→ **Task directions**: Collect every line in the records below that contains the word "đoàn".

→ **Provided entries**:
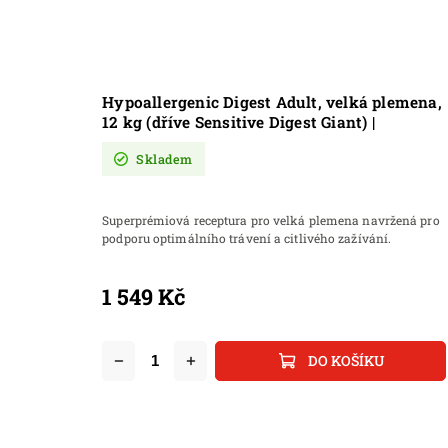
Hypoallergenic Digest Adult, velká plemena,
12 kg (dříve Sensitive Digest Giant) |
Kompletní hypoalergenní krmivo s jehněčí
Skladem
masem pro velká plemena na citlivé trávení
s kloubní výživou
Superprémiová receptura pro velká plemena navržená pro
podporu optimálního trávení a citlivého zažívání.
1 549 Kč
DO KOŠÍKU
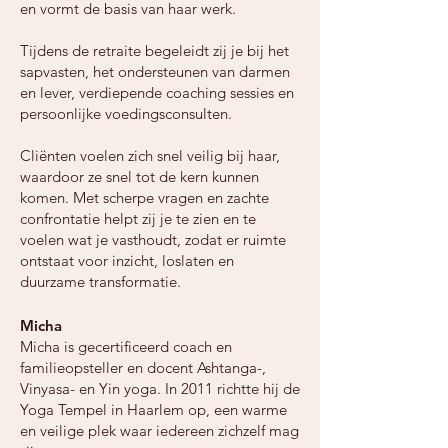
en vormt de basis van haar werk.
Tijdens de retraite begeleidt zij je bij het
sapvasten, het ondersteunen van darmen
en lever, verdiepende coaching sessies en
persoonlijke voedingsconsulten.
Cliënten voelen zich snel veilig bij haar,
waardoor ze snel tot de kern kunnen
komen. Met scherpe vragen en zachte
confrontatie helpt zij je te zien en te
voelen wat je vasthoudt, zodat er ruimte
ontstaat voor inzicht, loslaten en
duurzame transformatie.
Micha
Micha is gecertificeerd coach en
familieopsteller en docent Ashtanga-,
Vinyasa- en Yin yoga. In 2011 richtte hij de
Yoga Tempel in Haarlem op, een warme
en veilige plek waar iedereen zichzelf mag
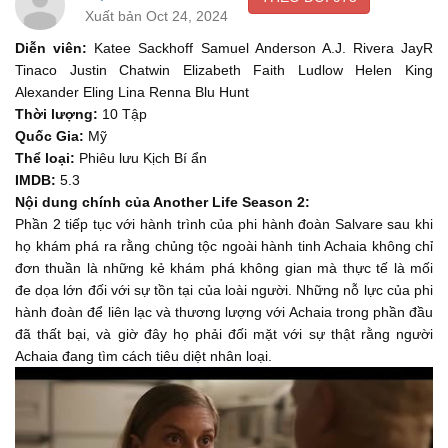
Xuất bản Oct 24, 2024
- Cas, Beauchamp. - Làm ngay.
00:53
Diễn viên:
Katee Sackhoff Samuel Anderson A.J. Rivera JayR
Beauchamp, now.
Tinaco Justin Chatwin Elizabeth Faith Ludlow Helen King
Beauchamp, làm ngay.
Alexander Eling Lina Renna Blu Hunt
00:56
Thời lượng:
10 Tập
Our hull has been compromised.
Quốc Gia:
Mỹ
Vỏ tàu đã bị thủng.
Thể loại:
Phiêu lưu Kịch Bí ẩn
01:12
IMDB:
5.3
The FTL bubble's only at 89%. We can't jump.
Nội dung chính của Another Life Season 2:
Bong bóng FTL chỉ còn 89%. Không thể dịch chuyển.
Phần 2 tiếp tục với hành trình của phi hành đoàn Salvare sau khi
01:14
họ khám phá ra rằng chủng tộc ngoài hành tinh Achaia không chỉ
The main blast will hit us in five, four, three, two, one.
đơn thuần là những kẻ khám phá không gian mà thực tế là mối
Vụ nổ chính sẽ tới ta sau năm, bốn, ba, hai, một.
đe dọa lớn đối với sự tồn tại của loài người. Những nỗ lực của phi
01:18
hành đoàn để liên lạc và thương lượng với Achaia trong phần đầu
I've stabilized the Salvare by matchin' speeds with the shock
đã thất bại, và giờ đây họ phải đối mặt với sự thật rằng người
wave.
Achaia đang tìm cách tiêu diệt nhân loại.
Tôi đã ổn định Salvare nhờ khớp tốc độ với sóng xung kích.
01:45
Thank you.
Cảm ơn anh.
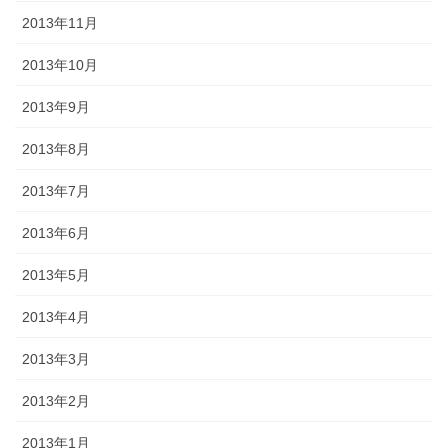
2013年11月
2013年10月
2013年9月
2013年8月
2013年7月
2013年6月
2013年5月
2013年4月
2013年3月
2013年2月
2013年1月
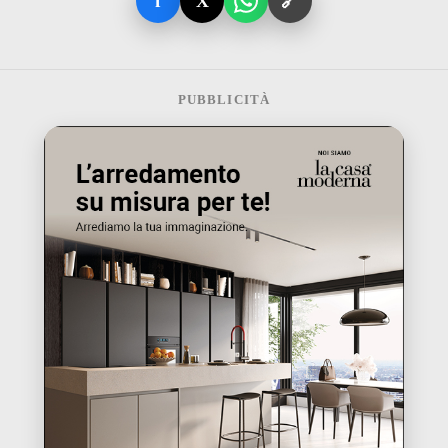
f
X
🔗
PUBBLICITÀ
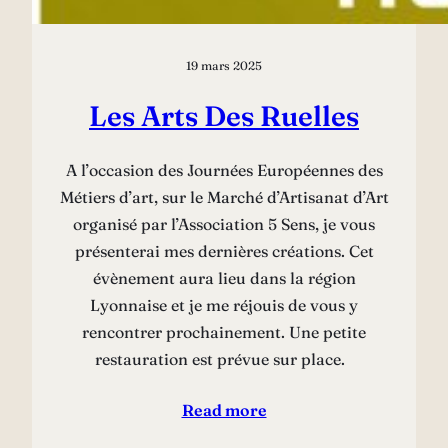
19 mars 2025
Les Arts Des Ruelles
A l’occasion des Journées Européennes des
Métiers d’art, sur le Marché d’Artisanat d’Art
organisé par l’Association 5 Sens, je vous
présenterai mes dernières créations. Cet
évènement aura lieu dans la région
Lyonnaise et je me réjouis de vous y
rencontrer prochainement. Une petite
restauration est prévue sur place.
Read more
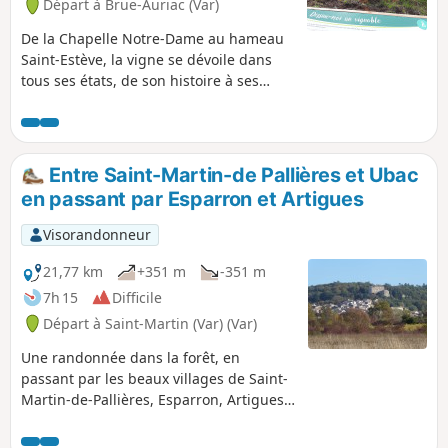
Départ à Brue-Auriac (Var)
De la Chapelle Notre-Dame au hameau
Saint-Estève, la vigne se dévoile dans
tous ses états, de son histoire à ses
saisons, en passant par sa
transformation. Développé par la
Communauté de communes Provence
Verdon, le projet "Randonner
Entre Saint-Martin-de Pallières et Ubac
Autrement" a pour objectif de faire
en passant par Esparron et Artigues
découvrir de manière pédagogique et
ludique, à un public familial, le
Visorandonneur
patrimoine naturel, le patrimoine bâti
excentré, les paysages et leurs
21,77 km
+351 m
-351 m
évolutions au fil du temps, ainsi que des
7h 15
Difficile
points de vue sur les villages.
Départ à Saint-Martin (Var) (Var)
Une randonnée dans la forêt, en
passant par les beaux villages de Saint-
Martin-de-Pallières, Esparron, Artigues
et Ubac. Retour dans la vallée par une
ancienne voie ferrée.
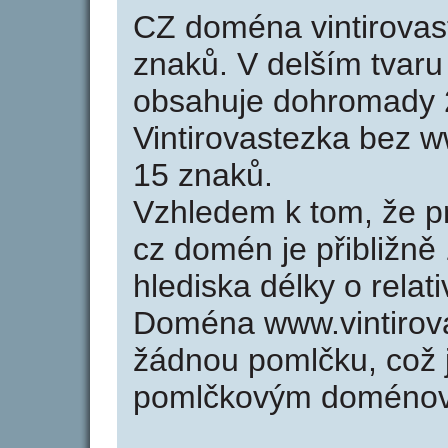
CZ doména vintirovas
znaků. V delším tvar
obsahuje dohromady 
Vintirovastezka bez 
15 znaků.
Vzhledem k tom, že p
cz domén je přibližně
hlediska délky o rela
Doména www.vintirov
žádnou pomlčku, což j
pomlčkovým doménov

--

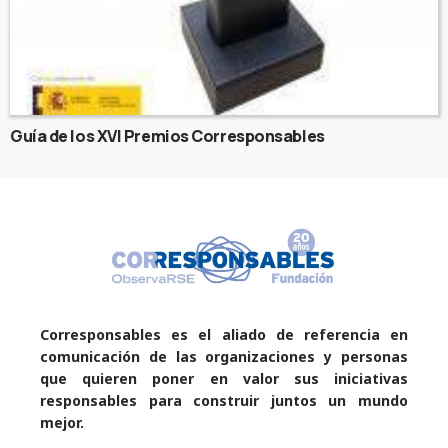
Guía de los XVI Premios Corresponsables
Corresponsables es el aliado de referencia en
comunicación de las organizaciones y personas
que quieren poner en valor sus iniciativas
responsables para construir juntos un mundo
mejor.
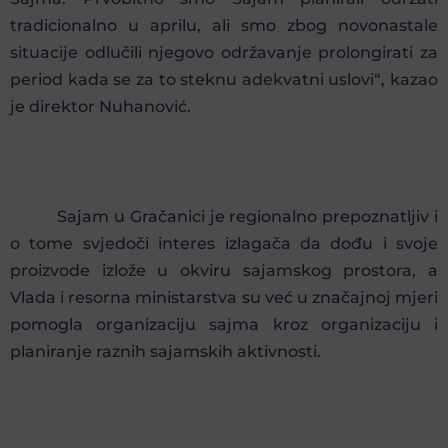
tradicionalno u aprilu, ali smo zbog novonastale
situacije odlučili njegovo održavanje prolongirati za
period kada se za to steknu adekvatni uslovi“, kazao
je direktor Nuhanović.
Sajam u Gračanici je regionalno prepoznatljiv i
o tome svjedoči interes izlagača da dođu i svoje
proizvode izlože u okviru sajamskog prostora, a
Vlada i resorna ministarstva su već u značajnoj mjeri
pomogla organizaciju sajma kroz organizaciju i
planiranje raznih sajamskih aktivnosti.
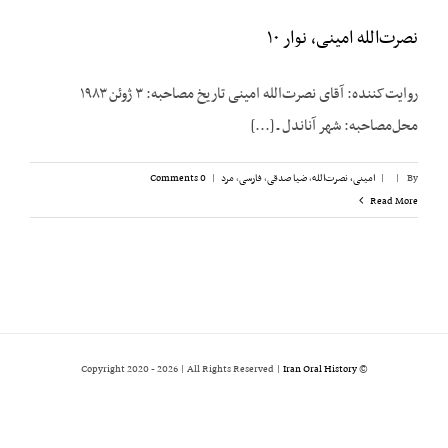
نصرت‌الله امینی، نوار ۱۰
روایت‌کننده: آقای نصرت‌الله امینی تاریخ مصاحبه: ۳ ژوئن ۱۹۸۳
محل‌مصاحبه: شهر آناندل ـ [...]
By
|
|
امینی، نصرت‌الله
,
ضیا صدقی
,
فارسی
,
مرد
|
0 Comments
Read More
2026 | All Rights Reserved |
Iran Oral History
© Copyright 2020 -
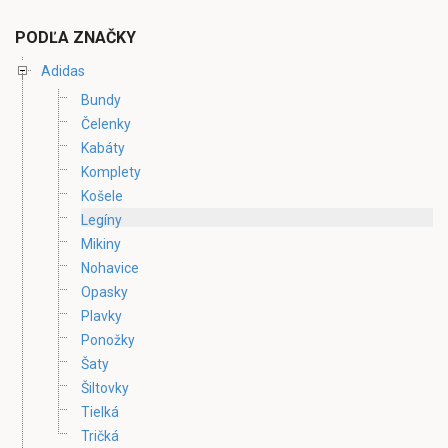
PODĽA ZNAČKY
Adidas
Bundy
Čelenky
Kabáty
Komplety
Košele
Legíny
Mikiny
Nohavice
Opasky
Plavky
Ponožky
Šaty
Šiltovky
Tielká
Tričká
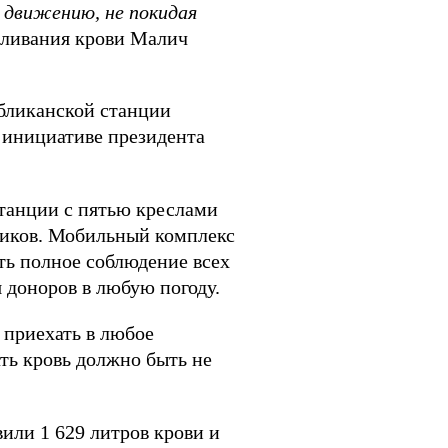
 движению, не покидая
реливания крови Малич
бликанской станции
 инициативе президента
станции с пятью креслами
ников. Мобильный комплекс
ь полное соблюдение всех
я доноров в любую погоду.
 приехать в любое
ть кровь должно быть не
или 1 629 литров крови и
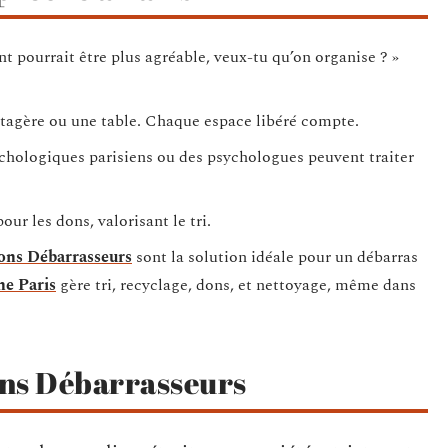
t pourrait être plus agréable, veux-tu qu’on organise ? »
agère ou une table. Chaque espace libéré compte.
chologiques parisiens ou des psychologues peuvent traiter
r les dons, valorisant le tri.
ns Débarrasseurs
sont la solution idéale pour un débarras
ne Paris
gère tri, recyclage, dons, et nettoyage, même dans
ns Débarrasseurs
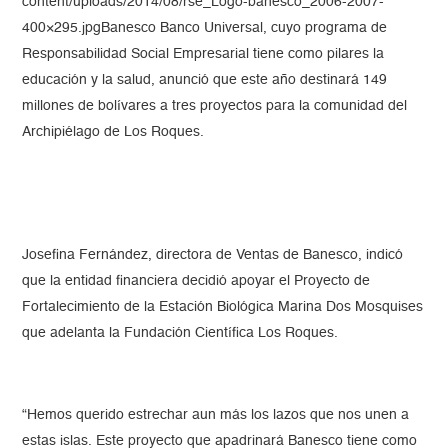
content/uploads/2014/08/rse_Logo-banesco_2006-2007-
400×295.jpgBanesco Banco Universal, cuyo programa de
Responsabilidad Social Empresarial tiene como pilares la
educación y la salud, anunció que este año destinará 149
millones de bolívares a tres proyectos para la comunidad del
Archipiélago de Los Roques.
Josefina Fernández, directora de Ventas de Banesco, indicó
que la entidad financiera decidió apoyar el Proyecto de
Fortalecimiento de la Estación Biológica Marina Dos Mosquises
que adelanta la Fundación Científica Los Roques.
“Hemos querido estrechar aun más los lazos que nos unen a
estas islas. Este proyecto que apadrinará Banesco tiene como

--

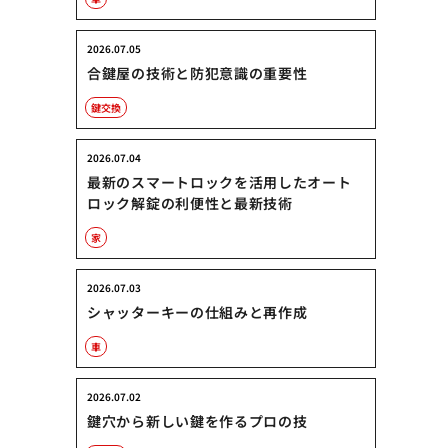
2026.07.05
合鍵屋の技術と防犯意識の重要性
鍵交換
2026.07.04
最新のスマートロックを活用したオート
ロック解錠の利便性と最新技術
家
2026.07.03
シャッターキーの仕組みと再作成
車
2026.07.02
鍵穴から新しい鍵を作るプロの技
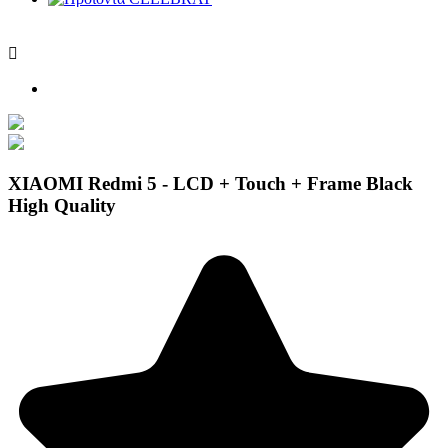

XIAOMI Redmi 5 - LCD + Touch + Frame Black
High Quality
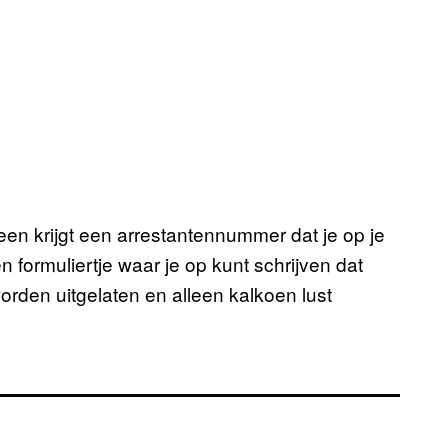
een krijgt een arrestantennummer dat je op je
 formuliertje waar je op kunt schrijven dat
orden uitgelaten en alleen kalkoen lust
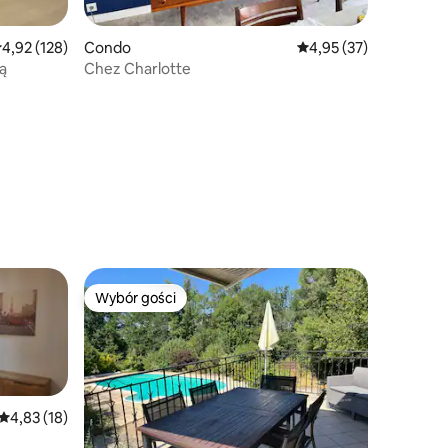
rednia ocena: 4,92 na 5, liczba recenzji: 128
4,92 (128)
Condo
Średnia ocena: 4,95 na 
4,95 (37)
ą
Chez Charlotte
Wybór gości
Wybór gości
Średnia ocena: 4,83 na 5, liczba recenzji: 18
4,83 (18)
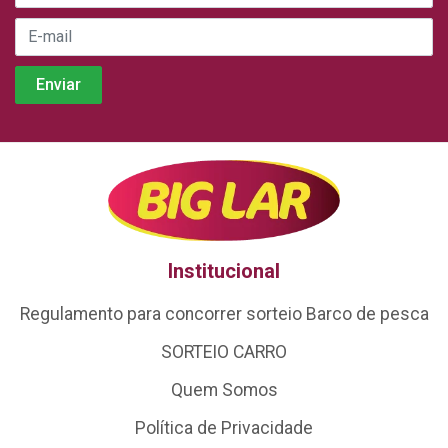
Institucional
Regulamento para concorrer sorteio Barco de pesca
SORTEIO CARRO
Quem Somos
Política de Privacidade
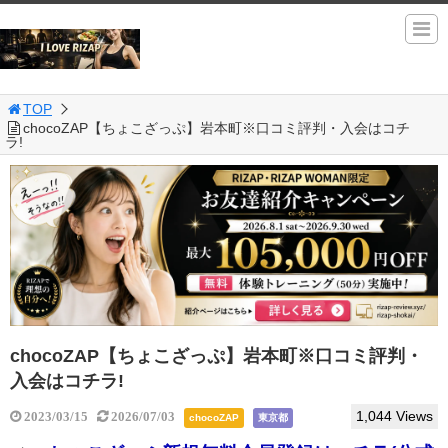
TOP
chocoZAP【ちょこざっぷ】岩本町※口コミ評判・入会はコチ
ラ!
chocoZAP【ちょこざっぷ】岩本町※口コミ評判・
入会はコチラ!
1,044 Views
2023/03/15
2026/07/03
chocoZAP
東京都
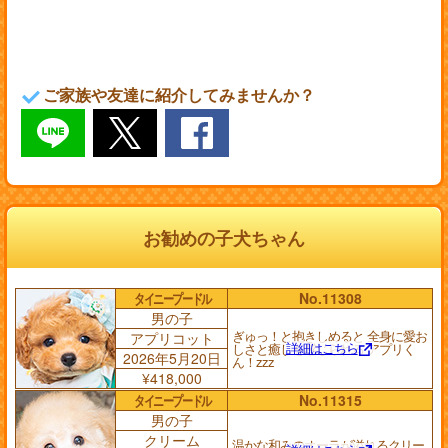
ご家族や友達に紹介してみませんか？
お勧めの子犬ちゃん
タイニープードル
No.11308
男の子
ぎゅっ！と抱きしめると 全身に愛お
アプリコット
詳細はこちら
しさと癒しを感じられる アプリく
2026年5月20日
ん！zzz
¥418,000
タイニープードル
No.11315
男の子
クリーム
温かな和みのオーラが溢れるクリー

→ **Answer section**:
Phần 2 tiếp tục với hành trình của phi hành đoàn Salvare sau khi
hành đoàn để liên lạc và thương lượng với Achaia trong phần đầu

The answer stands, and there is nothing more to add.